Published March 20, 2014, 09:08 PM
Dunn County opposes Killdeer battlefield study; landowner accuses NDSU professor of incorrectly filling out grant
MANNING, N.D. – The Dunn County Commission does not support North Dakota State University’s Killdeer Mountain battlefield study as presented.
By: Katherine Lymn, Forum News Service, INFORUM
- Map: Killdeer site
Map: Killdeer site
MANNING, N.D. – The Dunn County Commission does not support North Dakota State University’s Killdeer Mountain battlefield study as presented.
Commissioners voted unanimously Wednesday to reject the document, which outlines the significance of a battle between Native American tribes and a troop of U.S. Cavalry in 1868. The study came out in August, days before Basin Electric Power Cooperative was set to have a Public Service Commission hearing in Killdeer on a transmission line. The proposed project, which would carry electricity from Basin’s Antelope Valley Station near Beulah to parts of western North Dakota, would pass through the study area for the battlefield.

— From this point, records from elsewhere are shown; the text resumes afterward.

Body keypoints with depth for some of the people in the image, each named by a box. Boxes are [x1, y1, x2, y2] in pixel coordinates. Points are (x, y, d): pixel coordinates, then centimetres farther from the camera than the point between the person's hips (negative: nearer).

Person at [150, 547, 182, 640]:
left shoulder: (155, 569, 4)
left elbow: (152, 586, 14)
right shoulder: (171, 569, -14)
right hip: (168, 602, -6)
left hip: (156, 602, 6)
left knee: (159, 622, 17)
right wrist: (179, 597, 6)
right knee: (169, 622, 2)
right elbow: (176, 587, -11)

The study characterizes the battlefield as the most significant historic site in the state.
Craig Dvirnak, a landowner whose property surrounds the existing state historic battlefield site, visited the commission to update it on his fight against the study and the possible historical designation that could come out of it.

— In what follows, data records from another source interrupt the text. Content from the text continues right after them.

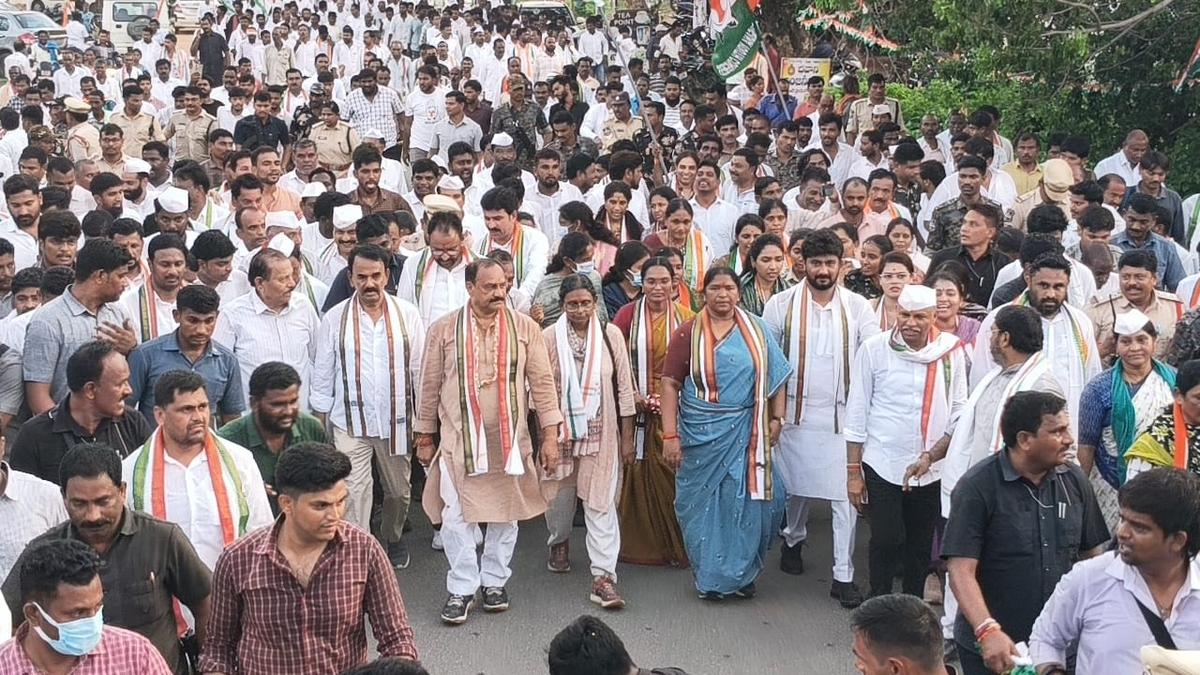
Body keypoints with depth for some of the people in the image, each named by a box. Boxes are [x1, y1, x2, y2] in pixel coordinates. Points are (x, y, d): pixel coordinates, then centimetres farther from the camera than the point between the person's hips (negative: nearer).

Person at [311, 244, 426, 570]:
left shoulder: (407, 314, -1)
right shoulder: (334, 319, -3)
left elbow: (420, 368, 3)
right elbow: (323, 375, 4)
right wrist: (320, 420, 3)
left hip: (397, 420, 2)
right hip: (350, 422, -2)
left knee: (399, 490, 17)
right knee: (354, 493, -8)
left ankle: (391, 539, 42)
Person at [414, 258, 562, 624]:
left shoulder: (525, 328, 0)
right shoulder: (443, 330, -2)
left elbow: (542, 382, 1)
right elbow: (430, 386, 4)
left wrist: (550, 435, -2)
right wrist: (425, 438, 7)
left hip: (509, 439, 1)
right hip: (459, 439, -1)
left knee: (506, 512, 10)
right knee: (456, 515, -3)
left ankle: (494, 581, 26)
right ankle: (461, 588, 9)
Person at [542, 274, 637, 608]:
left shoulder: (611, 335, -4)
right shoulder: (549, 337, -5)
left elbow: (624, 388, 1)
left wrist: (627, 437, 1)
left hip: (601, 434, -1)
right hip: (560, 431, 1)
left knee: (601, 504, -5)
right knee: (559, 496, 18)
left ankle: (603, 577, -6)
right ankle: (559, 542, 48)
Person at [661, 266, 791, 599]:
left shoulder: (756, 329, 3)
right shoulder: (687, 334, -2)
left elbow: (777, 375, 7)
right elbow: (670, 384, -4)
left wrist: (776, 418, -2)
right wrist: (670, 435, -9)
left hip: (745, 434, 1)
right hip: (701, 434, -1)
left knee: (745, 501, 4)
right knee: (703, 503, 7)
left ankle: (742, 573, 22)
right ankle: (709, 577, 21)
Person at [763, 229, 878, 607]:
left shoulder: (857, 307, 0)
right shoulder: (782, 305, -2)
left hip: (844, 415, 0)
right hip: (798, 414, 0)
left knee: (846, 494, -4)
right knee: (797, 486, 14)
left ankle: (844, 576, 3)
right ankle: (794, 540, 43)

Dvirnak said every nearby landowner he’s talked to is also against the study. He also alleged that NDSU professor Tom Isern, who applied for a National Park Service grant to fund the study, which could place some of the land on the National Register of Historic Places, didn’t correctly fill out the application he used to get federal funding in August.
But Isern said in an interview that Dvirnak simply misunderstands what was required by the application, and misunderstands the extent of the study area.
“I’m afraid the Dvirnak brothers have been intentionally misrepresenting this study,” Isern said. “My interpretation is we followed the guidelines of the National Park Service’s program, and that’s why they funded the proposal.”
But Dvirnak said the grant application was supposed to include the names of all landowners in the project area and did not.
“I was born and raised here. I know everybody that is in this project area,” he said. “When I show this grant application to other neighbors or other landowners in this project area, they’re looking at this and they’re saying the same thing: ‘What is it with this guy?’ ”
While Dvirnak said there was no transparency about the study, Isern said the study was well-known long before now. The professor tried to reach out to Dvirnak but the landowner was verbally abusive, he said, so he stopped trying.
Isern also said that because the study’s purpose is to determine the exact boundaries of the battlefield, not all landowners would be listed in the application.
Dvirnak said he wants to shut down the study.
He told commissioners he has reached out to the FBI office in Bismarck. He said an FBI representative told him there’s a chance for legal action if the grant included fraudulent information, such as the wrong landowner names.
FBI regional spokesman Kyle Loven said he can’t confirm or deny whether an investigation is taking place. Dvirnak didn’t want to expand on the FBI’s involvement because it’s ongoing, he said.
The Public Service Commission has yet to release its decision on Basin Electric’s project.